New Zealand corporate raider Sir Ron Brierley has launched a takeover bid for Bauxite Resources, with a plan to sell off its assets and return cash to shareholders.

Sir Brierley is pursuing the explorer through his latest business, Mercantile Investment Company (ASX:MVT).

It’s offering 9c for one of every two shares Mercantile doesn’t control, representing a 14 per cent increase on the last traded price of 7.9c.

It values the company at $19.3 million, Mercantile director Gabriel Radzyminski confirmed.

Mercantile is not listed as a substantial shareholder nor is it among the top 20 as at June 30.

Mr Radzyminski told Stockhead they will reveal Mercantile’s current stake in Bauxite when they release the bidder’s statement.

Ron Brierley’s Mercantile bids for Bauxite Resources

Bauxite CEO Sam Middlemas told Stockhead the takeover news came as a “complete surprise”.

“The news wasn’t even delivered to us, it was lodged on the stock exchange.

“We know about as much as you.”

He believes Mercantile has a very small shareholding in Bauxite (ASX:BAU).

One of Bauxite’s greatest assets right now is the $16.3 million cash it has sitting in the bank.

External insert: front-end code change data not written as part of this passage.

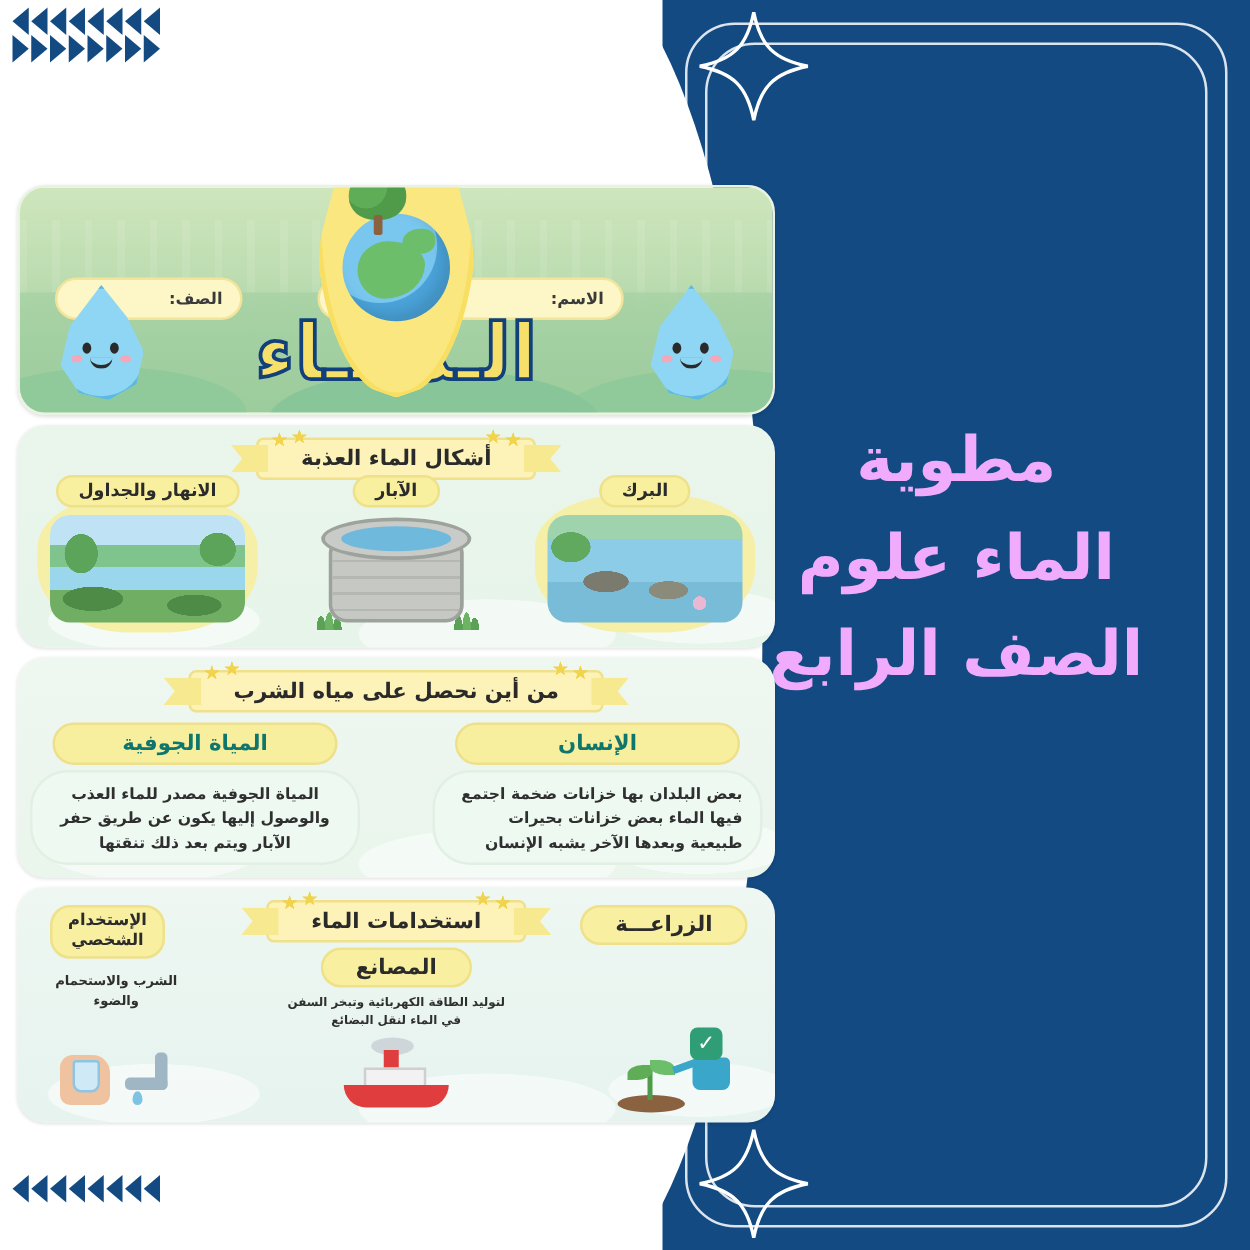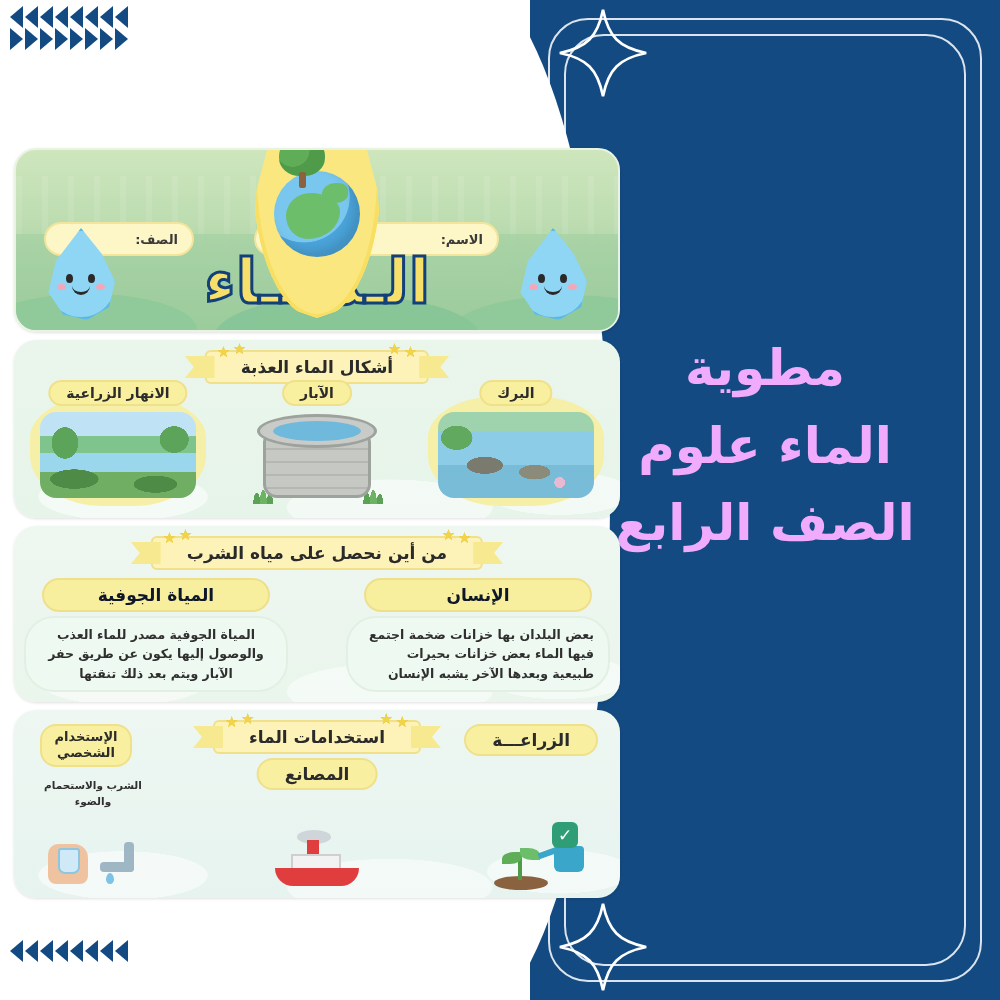"الانهار الزراعية" div.blob-label { text: الزراعية -> والجداول }
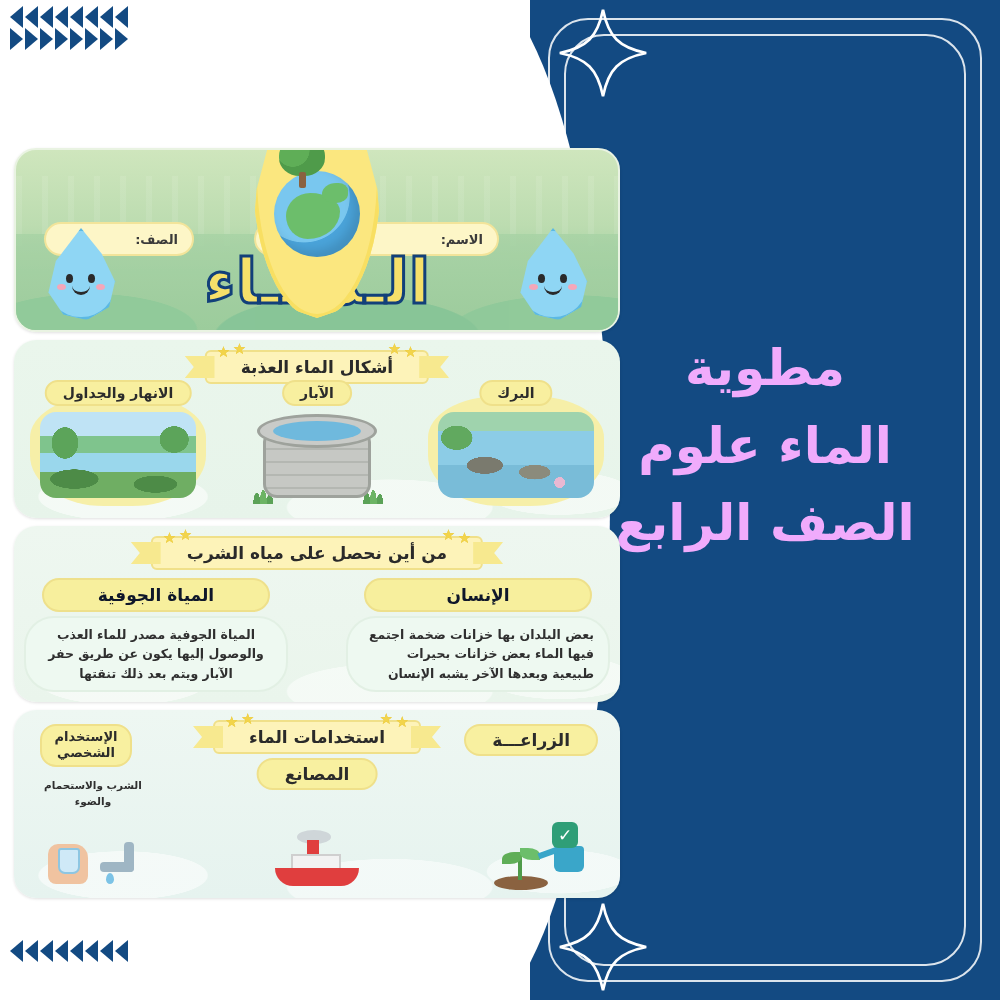"المياة الجوفية" .pill-title { color: #0f172a -> #0f766e }
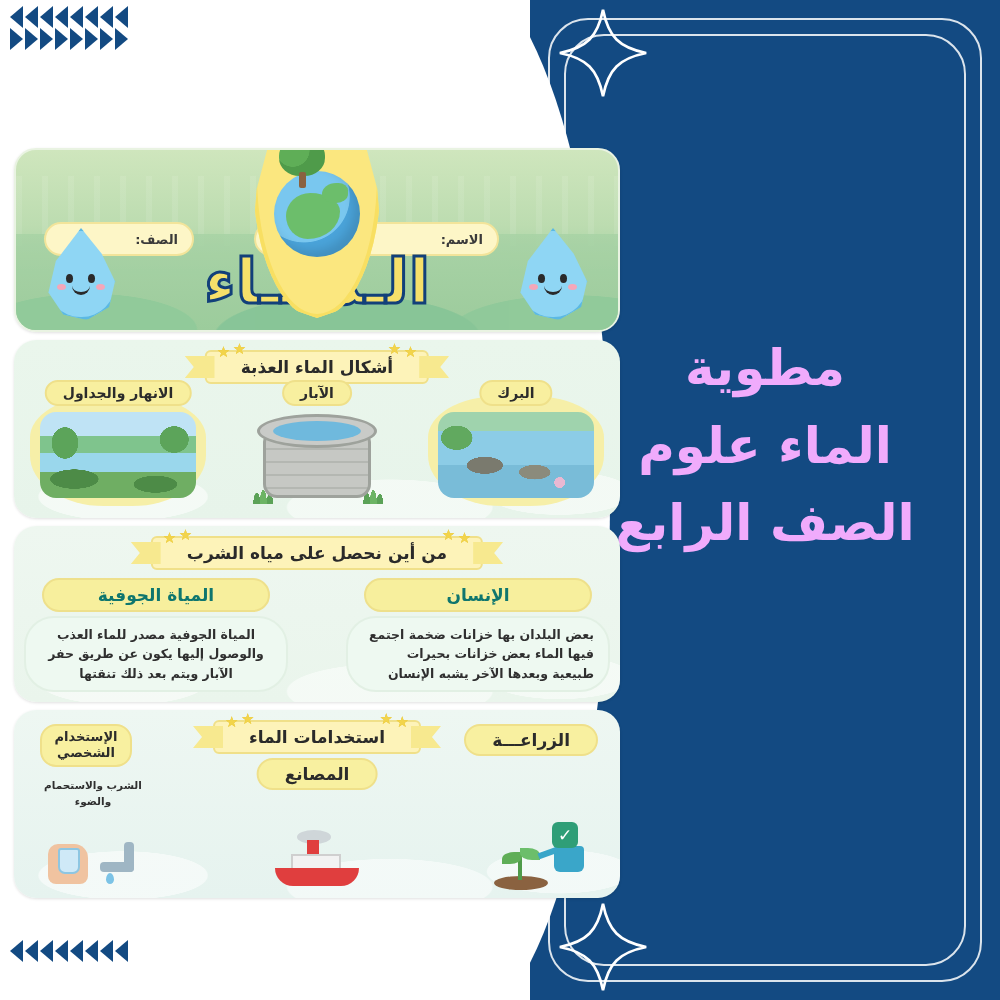"لتوليد الطاقة الكهربائية وتبخر السفن" div.use-text { html: none -> <div>لتوليد الطاقة الكهربائية وتبخر السفن في الماء لنقل البضائع</div> }
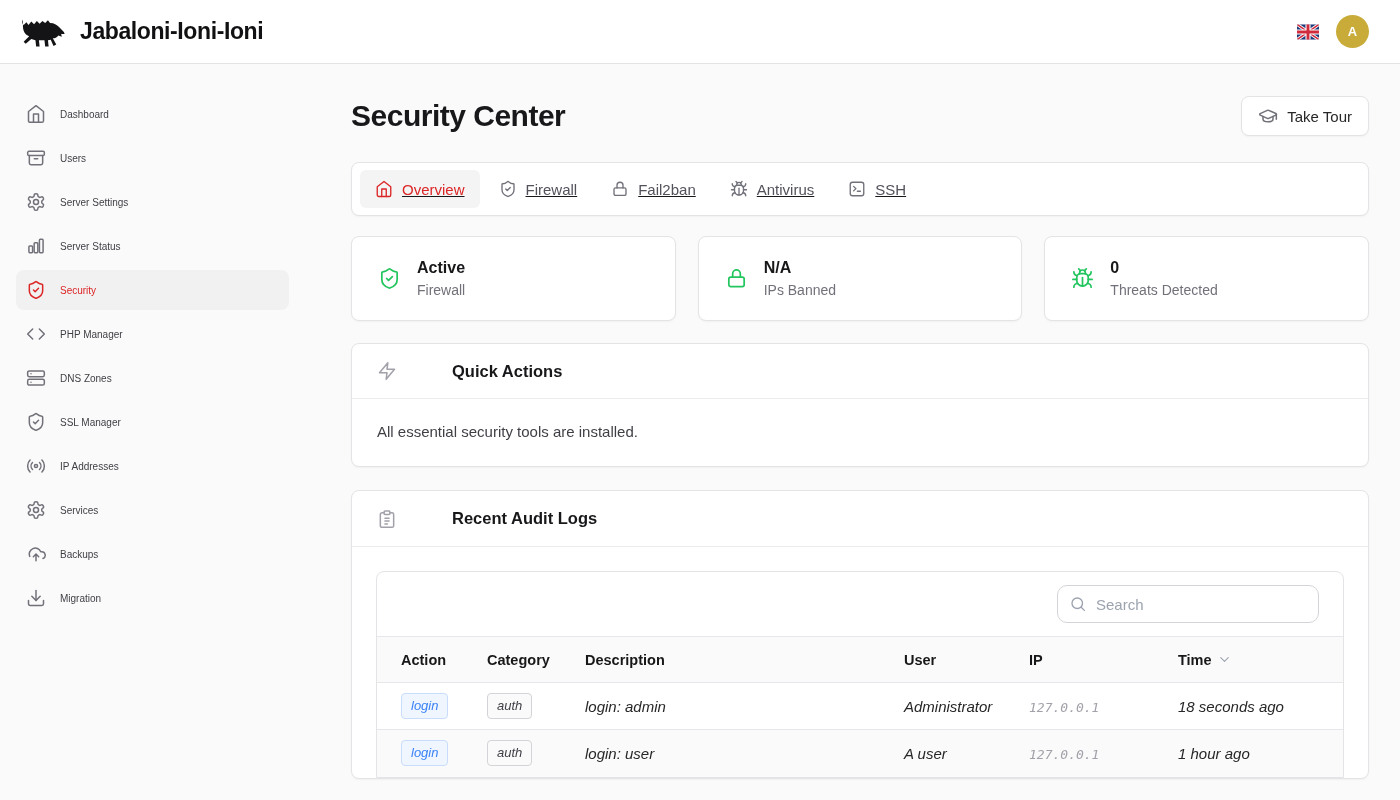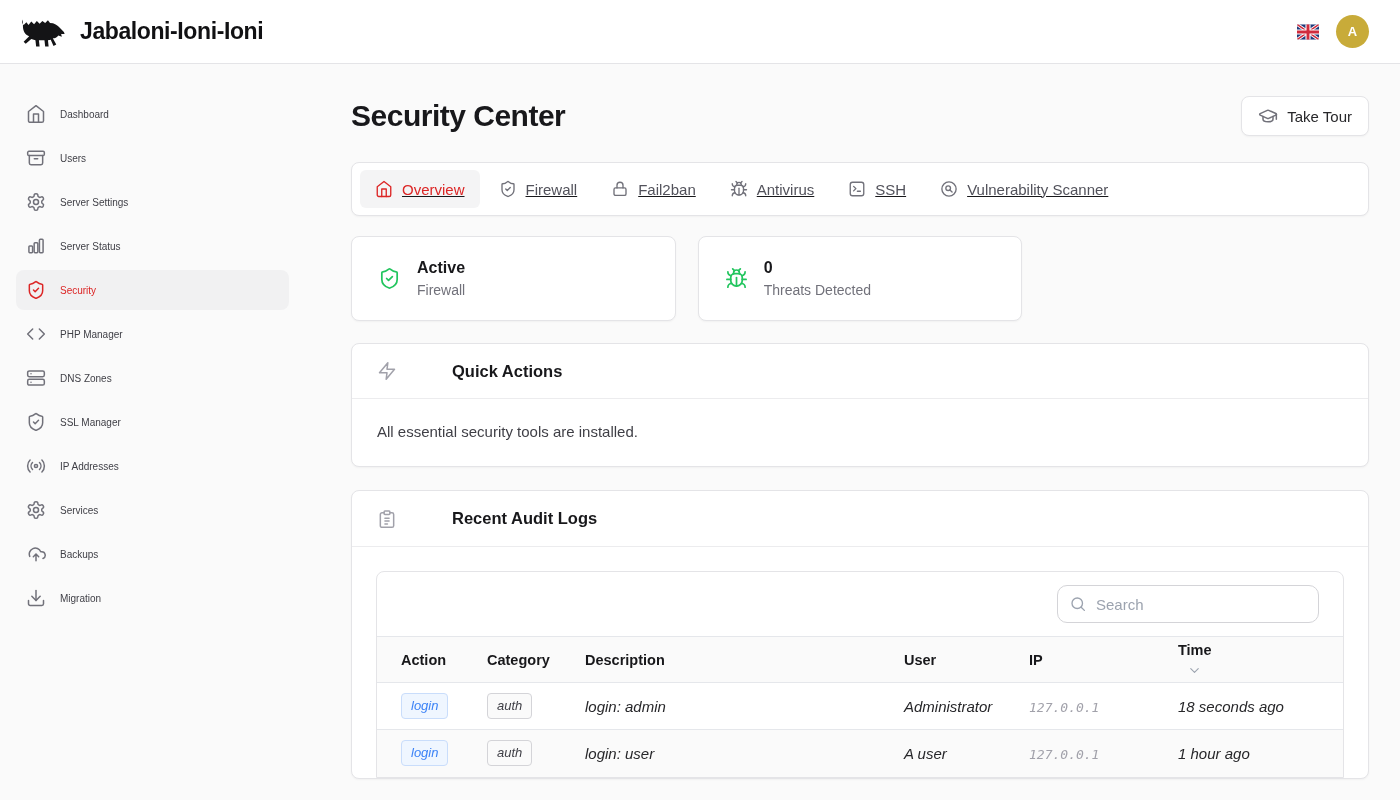"Vulnerability Scanner" div.tab { html: <div> <svg> <use></use> </svg> <span>Vulnerability Scanner</span> </div> -> none }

Among Mercantile’s other takeovers this year are listed shell EZA, which had $9 million in cash, and MHM Metals, which had $5.4 million in cash.

Mr Brierley has kept a relatively low profile since retiring as chairman of Guinness Peat Group in 2008.

‘Time to call a halt’

Mercantile makes its offer after accusing Bauxite of wasting shareholders’ time and money.

“After 10 years unsuccessfully searching for bauxite, lithium and silica sands, it is time to call a halt,” Mercantile chairman Sir Brierley said in a letter to shareholders.

“The best use of remaining surplus cash is back in shareholders’ hands.”

If the takeover succeeds, Mercantile will immediately pay shareholders 6c a share, terminate a joint venture with HD Mining & Investment, and stop all exploration activities.

It also plans to sell off all Bauxite’s (ASX:BAU) assets, including two farms, and pay the proceeds to shareholders once debts have been cleared.

“The above represents the most effective way of reducing cash burn to NIL,” Sir Brierley said.

“Bauxite first listed on ASX in 2007. It has never found anything remotely viable and has chalked up losses of $48 million in the process.

“The latest annual report states: ‘The company is also looking for other business opportunities to better utilise cash resources’. We regard that statement as ominous.”

The Bauxite board has recommended shareholders take no action.

Bauxite Resources had negative cash flows of $245,000 in the third quarter, and customer receipts of only $35,000.

It burned $259,000 on staff and admin costs, but only $108,000 on exploration.